Personalized medicine to treat refractory benign paroxysmal positional vertigo, through computational fluid dynamics analysis from magnetic resonance image reconstructions

Marcos Rossi-Izquierdo ^1* Sofia Santos-Pérez ^2,3,4 Ismael Arán-Tapia ^5,6 Miguel Blanco ⁷ Ismael Aran ⁸ Isabel Vaamonde-Sánchez-Andrade ² Virginia Franco- Gutiérrez ¹ Vicente Pérez-Muñuzuri ^5,6 Alberto P. Munuzuri ⁵ Andrés Soto-Varela ^3,4,9

• ¹ Department of Otolaryngology. University Hospital Lucus Augusti, Lugo, Spain
• ² Department of Otorhinolaryngology. Complexo Hospitalario Universitario de Santiago (CHUS), Santiago de Compostela, Spain
• ³ Department of Surgery and Medical‑Surgical Specialities. University of Santiago de Compostela,, Santiago de Compostela, Spain
• ⁴ Health Research Institute of Santiago de Compostela (IDIS), Santiago de Compostela, Galicia, Spain
• ⁵ Group of Non-Linear Physics. Department of Physics. University of Santiago de Compostela, Santiago de Compostela, Galicia, Spain
• ⁶ Cross-disciplinary Research Center in Environmental Technologies (CRETUS). University of Santiago de Compostela, Santiago de Compostela, Spain
• ⁷ Department of Radiology. Complexo Hospitalario Universitario de Santiago (CHUS)., Santiago de Compostela, Spain
• ⁸ Department of Otorhinolaryngology. Complexo Hospitalario Universitario de Pontevedra,, Pontevedra, Spain
• ⁹ Complejo Hospitalario Universitario de Santiago, Santiago de Compostela, Galicia, Spain

Benign paroxysmal positional vertigo (BPPV) is the most common cause of vertigo, often effectively treated with standard canalith repositioning maneuvers (CRMs). However, approximately 12.5% of cases remain refractory, leading to persistent symptoms and increased healthcare burden.

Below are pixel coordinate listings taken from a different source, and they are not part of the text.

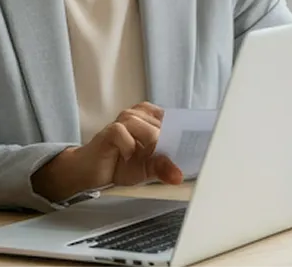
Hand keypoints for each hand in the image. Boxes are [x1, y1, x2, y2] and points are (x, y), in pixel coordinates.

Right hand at [32, 103, 184, 202]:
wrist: (90, 171)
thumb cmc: (120, 165)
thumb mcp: (147, 170)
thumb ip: (163, 167)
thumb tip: (178, 175)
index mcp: (152, 119)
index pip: (177, 120)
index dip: (188, 132)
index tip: (201, 144)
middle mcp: (139, 115)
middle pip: (165, 126)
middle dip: (171, 145)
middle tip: (170, 160)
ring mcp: (124, 120)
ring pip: (147, 129)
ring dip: (151, 146)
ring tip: (145, 158)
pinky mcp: (110, 130)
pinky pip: (124, 133)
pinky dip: (130, 147)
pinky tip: (128, 156)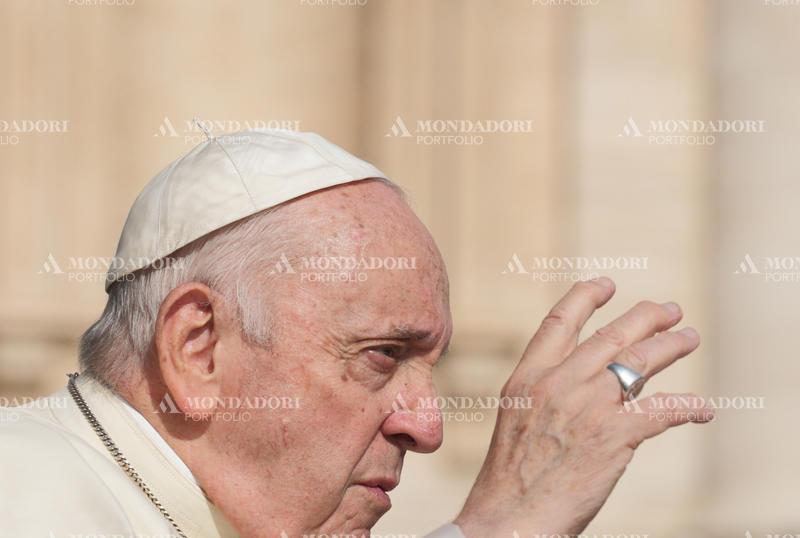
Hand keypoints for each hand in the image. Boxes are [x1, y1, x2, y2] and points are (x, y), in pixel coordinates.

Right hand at [454, 278, 713, 536]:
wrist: (510, 513)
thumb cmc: (512, 474)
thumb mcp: (518, 415)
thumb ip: (547, 390)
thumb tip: (583, 375)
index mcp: (529, 375)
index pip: (559, 320)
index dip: (586, 296)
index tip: (606, 284)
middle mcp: (559, 382)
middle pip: (611, 334)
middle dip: (646, 316)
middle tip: (670, 309)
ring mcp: (588, 407)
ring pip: (640, 362)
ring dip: (671, 346)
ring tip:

Variations in the anatomical orientation of the semicircular canals (SCCs) may explain the resistance to conventional maneuvers.This study explores a personalized medicine approach, utilizing computational fluid dynamics (CFD) based on MRI reconstructions to tailor CRMs with the help of mechanical rotation chair according to individual inner ear anatomy. Methods: We conducted a randomized, multicenter, open-label study targeting patients with refractory posterior canal BPPV. Participants were allocated to either a control group (receiving repeated standard CRMs and Brandt-Daroff exercises) or an intervention group (receiving personalized CRMs based on CFD simulations derived from MRI scans). The intervention group's maneuvers were executed using a mechanical rotational chair designed for precise angulation. Primary outcomes included resolution of nystagmus and vertigo symptoms, while secondary outcomes measured the reduction in healthcare visits and improved quality of life (Dizziness Handicap Inventory score).Discussion: Personalized CRMs based on CFD models may enhance treatment efficacy for refractory BPPV by optimizing maneuver angles according to the specific SCC orientation. This approach could significantly reduce symptom persistence, decrease the need for repeated healthcare visits, and improve patient outcomes. The use of noninvasive MRI and CFD techniques represents a novel step towards individualized treatment in vestibular disorders, with potential for broader application in personalized otoneurology. Further analysis will determine the extent of clinical benefit and costeffectiveness of this approach.